Background: Type 2 diabetes (T2DM) and obesity are characterized by altered insulin metabolism and action. Reduced hepatic insulin clearance is increasingly recognized as a key contributor to hyperinsulinemia and insulin resistance. CEACAM1 promotes hepatic insulin clearance, and its loss in hepatocytes is associated with reduced insulin clearance in mice and men. This study examines whether CEACAM1 circulating levels reflect compromised insulin metabolism and resistance in the PREVADIAB2 cohort.

Methods: A total of 1019 individuals from the PREVADIAB2 cohort were evaluated for diabetes by 75 g-OGTT and classified according to WHO 2019 criteria. CEACAM1 circulating levels were measured by ELISA, and insulin metabolism parameters were calculated. Hierarchical clustering of insulin metabolic indices and CEACAM1 levels was performed. Statistical significance was assessed using Kruskal-Wallis and Wilcoxon-Mann-Whitney tests.

Results: BMI, insulin resistance (HOMA-IR), and hepatic steatosis progressively increased with disease severity. Insulin secretion rose and its clearance declined in parallel to circulating CEACAM1 levels in prediabetes and T2DM, indicating compensatory hyperinsulinemia. Hierarchical metabolic clustering identified four clusters with distinct patterns and further showed that insulin clearance positively correlated with circulating CEACAM1, especially in individuals with normoglycemia, lower obesity and hepatic steatosis. This suggests that circulating CEACAM1 can reflect the status of hepatic insulin clearance.

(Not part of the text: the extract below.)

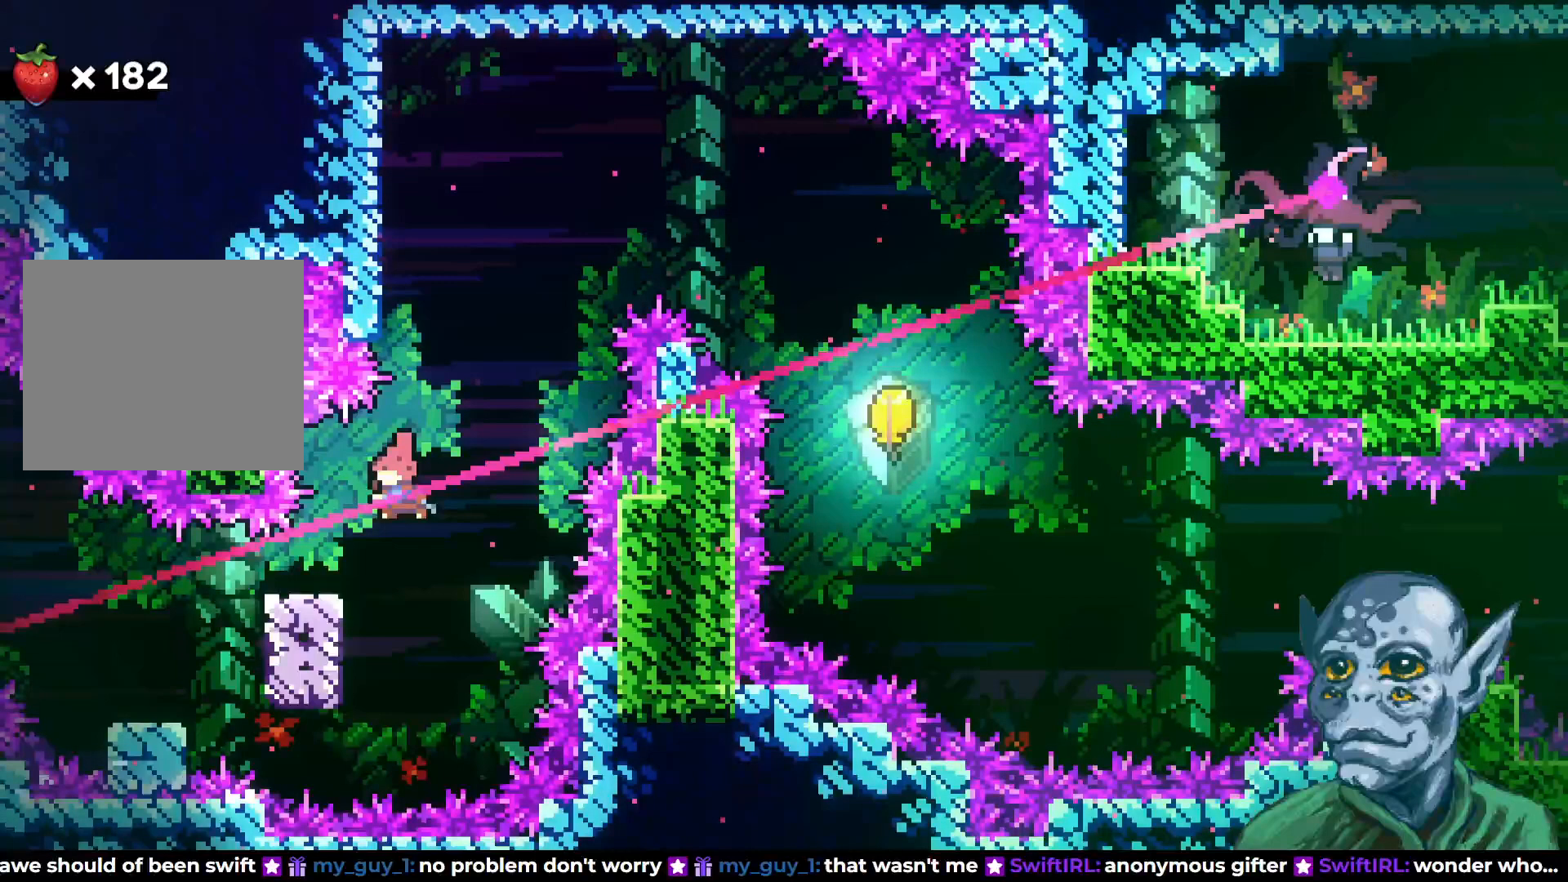
{"buttons": ["R2", "DPAD_UP", "DPAD_LEFT"], "left_stick": "center", "right_stick": "center", "events": [[333, "SQUARE", "up"], [350, "R2", "down"], [450, "DPAD_LEFT", "down"]]}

Conclusions: This study demonstrates a progressive increase in insulin resistance and hyperinsulinemia in parallel to elevated BMI and hepatic steatosis prevalence, accompanied by declining circulating CEACAM1 levels. Cluster analysis further linked reduced insulin clearance to lower circulating CEACAM1 levels, suggesting its potential usefulness as a biomarker for metabolic disease progression.

循环中的 CEACAM1 在胰岛素清除和疾病进展中的作用:来自葡萄牙 PREVADIAB2 研究的证据。
背景:2型糖尿病(T2DM)和肥胖以胰岛素代谢和作用改变为特征。肝脏胰岛素清除率降低越来越被认为是高胰岛素血症和胰岛素抵抗的关键因素。CEACAM1促进肝脏胰岛素清除,其在肝细胞中的缺失与小鼠和男性胰岛素清除减少有关。本研究探讨了在PREVADIAB2队列中CEACAM1循环水平是否反映胰岛素代谢和抵抗受损。方法:通过75 g-OGTT对来自PREVADIAB2队列的1019例个体进行糖尿病评估,并根据WHO 2019标准进行分类。ELISA法检测血清CEACAM1水平,计算胰岛素代谢参数。对胰岛素代谢指标和CEACAM1水平进行分层聚类。采用Kruskal-Wallis检验和Wilcoxon-Mann-Whitney检验评估统计学显著性。结果:BMI、胰岛素抵抗(HOMA-IR)和肝脂肪变性随着疾病严重程度的增加而逐渐增加。糖尿病前期和T2DM患者胰岛素分泌升高,清除率下降,与循环CEACAM1水平平行,提示代偿性高胰岛素血症。分层代谢聚类鉴定出四个具有不同模式的聚类,并进一步表明胰岛素清除率与循环CEACAM1呈正相关,特别是在血糖正常、低肥胖和肝脂肪变性的个体中。这表明循环中的CEACAM1可以反映肝脏胰岛素清除的状态。结论:该研究表明,胰岛素抵抗和高胰岛素血症的进行性增加与BMI升高和肝脂肪变性患病率平行,并伴有循环CEACAM1水平下降。聚类分析进一步将胰岛素清除率降低与循环CEACAM1水平降低联系起来,提示其作为代谢性疾病进展的生物标志物的潜在用途。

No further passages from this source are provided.